Mean distance moved between consecutive locations in diurnal periods during fall-winter was 444 m for males and 312 m for females. Distances moved between consecutive locations in diurnal periods did not differ (P = 0.153) between sexes. Movement rates during diurnal periods averaged 450 m/hr for males and 369 m/hr for females, and movement rates did not differ (P = 0.492) between sexes.
During crepuscular periods, distances moved between consecutive locations averaged 541 m for males and 368 m for females. Distances moved between consecutive locations did not differ (P = 0.136) between sexes. Movement rates during crepuscular periods averaged 489 m/hr for males and 446 m/hr for females and did not differ (P = 0.736) between sexes. Probability of incidental harvest was correlated with crepuscular distances moved (P = 0.049) and movement rates (P = 0.058) for females. We also detected correlations between diurnal distances moved and probability of incidental harvest for females (P = 0.054). For males, we detected no relations between crepuscular distances moved (P = 0.272) or movement rates (P = 0.280) and probability of incidental harvest, nor were diurnal distances moved (P = 0.462) or movement rates (P = 0.478) correlated with probability of incidental harvest.
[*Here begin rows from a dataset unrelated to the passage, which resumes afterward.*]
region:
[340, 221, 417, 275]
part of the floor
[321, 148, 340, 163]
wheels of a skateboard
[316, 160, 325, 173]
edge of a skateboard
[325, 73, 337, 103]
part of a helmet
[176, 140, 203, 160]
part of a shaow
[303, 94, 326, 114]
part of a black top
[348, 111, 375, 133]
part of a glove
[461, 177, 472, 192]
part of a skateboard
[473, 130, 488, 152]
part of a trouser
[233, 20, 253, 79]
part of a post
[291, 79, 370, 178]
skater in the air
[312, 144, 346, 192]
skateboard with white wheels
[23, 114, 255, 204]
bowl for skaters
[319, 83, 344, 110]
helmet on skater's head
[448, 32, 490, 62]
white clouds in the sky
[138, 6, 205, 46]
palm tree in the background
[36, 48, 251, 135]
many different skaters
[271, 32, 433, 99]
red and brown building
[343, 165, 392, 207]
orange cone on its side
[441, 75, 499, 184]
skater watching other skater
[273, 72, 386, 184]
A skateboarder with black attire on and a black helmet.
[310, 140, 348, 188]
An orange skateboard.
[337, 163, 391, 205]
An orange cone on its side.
SummaryAnnual survival rates of adult bobcats on TWMA and GP were similar to those reported in other southeastern studies, but considerably higher than in northern latitudes. Incidental harvest accounted for substantial proportions of bobcat deaths, although legal trapping pressure was absent. Temporal patterns in mortality were similar between our study and others, with peak exploitation of bobcat populations occurring during trapping-hunting seasons.
In exploited bobcat populations, male survival is generally lower than females. However, exploitation rates on TWMA and GP were lower than in most other studies. Because of physiological demands placed on solitary female felids, such as those required for lactation and kitten rearing, we hypothesized that female survival during parturition-young-rearing might be lower than for males. Our data supported this hypothesis, indicating that parental care responsibilities may influence female survival and fitness. For bobcats, energetic requirements of females during lactation may increase by 2-3 times. Thus, lower female survival in our study during parturition-young-rearing may be a direct consequence of parental care responsibilities, influenced by increased energetic requirements relative to males.
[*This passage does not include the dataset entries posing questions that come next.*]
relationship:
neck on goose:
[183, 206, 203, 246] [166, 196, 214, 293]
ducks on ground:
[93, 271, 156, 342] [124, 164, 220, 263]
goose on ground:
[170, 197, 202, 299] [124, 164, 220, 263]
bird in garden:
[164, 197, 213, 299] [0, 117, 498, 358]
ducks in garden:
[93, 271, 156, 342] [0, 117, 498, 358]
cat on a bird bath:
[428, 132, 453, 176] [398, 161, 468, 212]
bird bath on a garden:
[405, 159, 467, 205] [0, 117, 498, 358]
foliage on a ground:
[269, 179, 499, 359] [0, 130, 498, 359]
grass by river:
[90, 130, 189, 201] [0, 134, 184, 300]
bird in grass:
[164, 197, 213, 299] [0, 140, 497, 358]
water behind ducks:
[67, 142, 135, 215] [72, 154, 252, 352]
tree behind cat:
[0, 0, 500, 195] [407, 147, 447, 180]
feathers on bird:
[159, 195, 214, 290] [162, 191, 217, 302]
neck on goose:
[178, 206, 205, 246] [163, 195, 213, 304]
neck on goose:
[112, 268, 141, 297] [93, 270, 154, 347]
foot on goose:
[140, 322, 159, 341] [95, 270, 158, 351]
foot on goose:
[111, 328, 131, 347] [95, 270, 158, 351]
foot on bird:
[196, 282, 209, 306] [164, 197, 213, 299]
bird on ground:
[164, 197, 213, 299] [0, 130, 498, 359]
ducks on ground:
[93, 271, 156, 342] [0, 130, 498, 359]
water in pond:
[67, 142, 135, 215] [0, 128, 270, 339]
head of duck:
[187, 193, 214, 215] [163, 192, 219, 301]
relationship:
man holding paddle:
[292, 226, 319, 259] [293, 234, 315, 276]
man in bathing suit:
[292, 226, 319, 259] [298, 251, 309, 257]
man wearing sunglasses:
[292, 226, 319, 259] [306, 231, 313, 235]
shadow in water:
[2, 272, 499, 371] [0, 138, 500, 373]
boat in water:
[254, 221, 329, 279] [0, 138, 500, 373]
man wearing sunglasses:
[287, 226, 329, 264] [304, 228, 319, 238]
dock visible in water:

Male bobcats typically maintain larger home ranges and core-use areas than do females and exhibit greater movement rates than females, particularly during fall-winter, coinciding with fall white-tailed deer hunting seasons and early breeding. Given these differential life- history characteristics, we hypothesized that male bobcats would be more susceptible to incidental harvest, and that male movement patterns would be correlated to probability of incidental harvest. Our data rejected the hypothesis that no sex-specific differences existed in incidental harvest probability, indicating that male bobcats had higher probabilities of incidental harvest, and although not statistically different, lower survival rates during fall-winter relative to females.
We observed a relationship between female movement patterns and susceptibility to incidental harvest, which suggested susceptibility increased during years with higher mean movement distances and rates. Female bobcats likely locate home ranges to ensure sufficient resources for their survival and survival of their kittens, and they must hunt their home ranges more intensively, which requires large amounts of prey from smaller areas relative to males. If higher movement rates indicate increased hunting activity, our data suggest females hunting extensively within their home range are more susceptible to mortality from human-related factors. However, the relations between prey availability, hunting patterns, and subsequent susceptibility to harvest on TWMA and GP is unknown.